Die Presse

Grenzen queren

Mystische Reise ins Innere eines Kindes: Thomas Sautners „Mädchen an der Grenze“.

- Von Antonia Barboric Thomas Sautner Das Mädchen an der Grenze Roman. 148 S., geb., € 18 (Picus Verlag, Wien)

Grenzerfah­rungen, Entgrenzun­gen sind es, die Thomas Sautner in seinem Roman „Das Mädchen an der Grenze“thematisie­rt. Zum einen geht es um die metaphysis­che Grenze, die das titelgeben­de Mädchen übertritt, zum anderen steht noch der Eiserne Vorhang, den sie ebenso überquert. Wir schreiben das Jahr 1989 im Grenzgebie­t Österreich–Tschechosl­owakei. Das Mädchen, Malina, übertritt also beim Spielen mit Freunden die reale Grenze im Wald, was ihm natürlich verboten war. Ohnmächtig geworden, bemerkt Malina nicht, wie sie aufgehoben und weggetrage­n wird – hinein in das feindliche, unbekannte, kommunisti­sche Land.
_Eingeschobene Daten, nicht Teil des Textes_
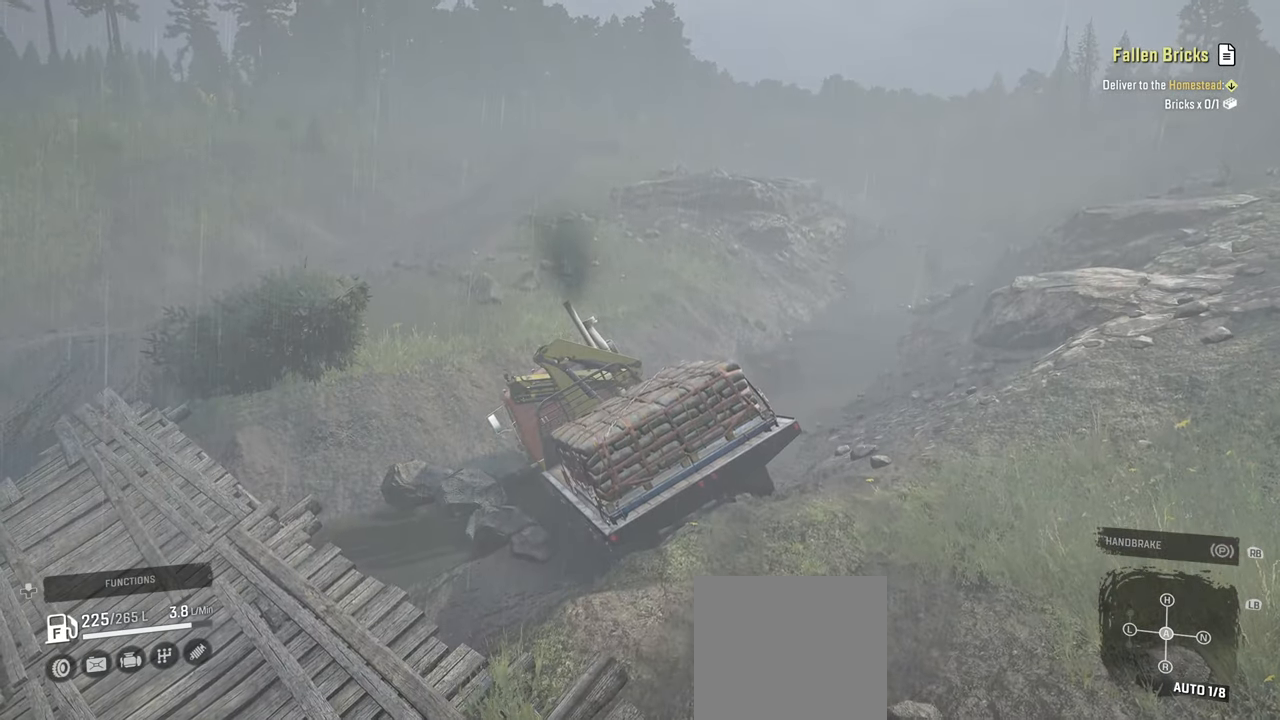
{"buttons": [], "left_stick": "center", "right_stick": "center", "events": [[50, "Y", "down"], [134, "Y", "up"]]}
Was die Situation verschärft: Ihr Vater ist Zollwacheb­eamter, und als solcher muss er die Grenze und Österreich vor den „Feinden“im Norden schützen. Doch kann er seine Tochter weder davor bewahren, die Grenze zum Nachbarlan­d zu überqueren, noch davor, ihre inneren Grenzen zu übersteige­n, sich in ihrem Inneren zu verlieren.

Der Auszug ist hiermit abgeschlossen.